▶ JOB ITEM: Give the count of lines in the data that include the string "הפריים", with no added remarks.

▶ Records from a data collection:
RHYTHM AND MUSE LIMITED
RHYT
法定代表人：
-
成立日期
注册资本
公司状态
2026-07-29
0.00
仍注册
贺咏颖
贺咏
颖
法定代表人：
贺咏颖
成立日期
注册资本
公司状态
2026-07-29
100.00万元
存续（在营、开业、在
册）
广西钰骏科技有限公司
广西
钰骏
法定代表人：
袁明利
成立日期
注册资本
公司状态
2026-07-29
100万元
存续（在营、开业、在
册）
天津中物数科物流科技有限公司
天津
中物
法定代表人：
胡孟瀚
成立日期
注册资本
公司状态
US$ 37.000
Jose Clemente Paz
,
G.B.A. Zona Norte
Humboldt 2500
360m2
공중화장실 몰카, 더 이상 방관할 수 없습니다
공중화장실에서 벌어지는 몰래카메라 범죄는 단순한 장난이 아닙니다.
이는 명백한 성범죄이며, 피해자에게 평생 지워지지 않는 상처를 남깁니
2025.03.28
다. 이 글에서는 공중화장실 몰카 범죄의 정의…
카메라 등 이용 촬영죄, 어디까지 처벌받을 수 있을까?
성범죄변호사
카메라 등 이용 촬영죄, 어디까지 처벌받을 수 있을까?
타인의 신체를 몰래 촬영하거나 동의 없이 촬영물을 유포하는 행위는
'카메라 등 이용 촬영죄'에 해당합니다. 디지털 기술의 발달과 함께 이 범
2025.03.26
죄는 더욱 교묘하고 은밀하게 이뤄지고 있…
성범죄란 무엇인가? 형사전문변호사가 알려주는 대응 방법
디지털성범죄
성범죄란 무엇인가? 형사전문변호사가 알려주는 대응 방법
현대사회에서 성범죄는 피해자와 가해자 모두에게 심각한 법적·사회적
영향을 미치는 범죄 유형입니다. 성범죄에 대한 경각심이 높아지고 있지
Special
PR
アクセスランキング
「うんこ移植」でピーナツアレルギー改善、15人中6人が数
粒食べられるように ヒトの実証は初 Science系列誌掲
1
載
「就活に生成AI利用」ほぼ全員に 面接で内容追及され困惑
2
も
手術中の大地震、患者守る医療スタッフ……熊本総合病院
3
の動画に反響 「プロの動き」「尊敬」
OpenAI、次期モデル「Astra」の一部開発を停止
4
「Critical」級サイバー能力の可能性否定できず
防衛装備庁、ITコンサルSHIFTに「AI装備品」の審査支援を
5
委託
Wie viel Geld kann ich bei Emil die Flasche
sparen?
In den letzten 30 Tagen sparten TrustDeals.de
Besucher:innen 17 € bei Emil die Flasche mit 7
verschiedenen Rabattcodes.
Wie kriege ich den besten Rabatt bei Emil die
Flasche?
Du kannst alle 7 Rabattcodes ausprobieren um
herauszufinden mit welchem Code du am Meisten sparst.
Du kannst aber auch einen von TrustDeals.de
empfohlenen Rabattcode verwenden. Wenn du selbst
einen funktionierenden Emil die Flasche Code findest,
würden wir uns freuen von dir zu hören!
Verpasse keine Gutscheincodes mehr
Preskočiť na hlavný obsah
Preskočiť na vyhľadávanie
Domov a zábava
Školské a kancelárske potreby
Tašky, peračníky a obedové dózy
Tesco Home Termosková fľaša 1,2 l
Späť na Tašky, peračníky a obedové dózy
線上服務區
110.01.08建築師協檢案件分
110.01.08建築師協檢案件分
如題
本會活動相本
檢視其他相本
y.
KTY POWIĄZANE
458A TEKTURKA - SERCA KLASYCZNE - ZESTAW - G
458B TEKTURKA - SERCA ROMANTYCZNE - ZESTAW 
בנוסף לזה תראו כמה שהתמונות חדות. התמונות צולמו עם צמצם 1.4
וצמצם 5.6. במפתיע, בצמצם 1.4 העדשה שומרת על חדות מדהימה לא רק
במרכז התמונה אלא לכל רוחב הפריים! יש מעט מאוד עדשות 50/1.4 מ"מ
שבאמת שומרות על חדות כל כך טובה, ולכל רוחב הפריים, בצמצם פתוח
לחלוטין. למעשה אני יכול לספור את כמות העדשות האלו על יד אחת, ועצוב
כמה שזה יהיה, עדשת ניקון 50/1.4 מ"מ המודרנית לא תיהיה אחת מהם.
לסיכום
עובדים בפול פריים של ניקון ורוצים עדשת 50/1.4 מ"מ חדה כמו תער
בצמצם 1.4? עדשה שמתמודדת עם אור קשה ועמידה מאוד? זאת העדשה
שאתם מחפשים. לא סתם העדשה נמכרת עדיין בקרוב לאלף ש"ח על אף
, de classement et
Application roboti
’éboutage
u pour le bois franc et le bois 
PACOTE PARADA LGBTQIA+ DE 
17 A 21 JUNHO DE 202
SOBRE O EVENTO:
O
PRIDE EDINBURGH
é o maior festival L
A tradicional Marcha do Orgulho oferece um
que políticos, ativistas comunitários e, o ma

▶ FINAL ANSWER: 2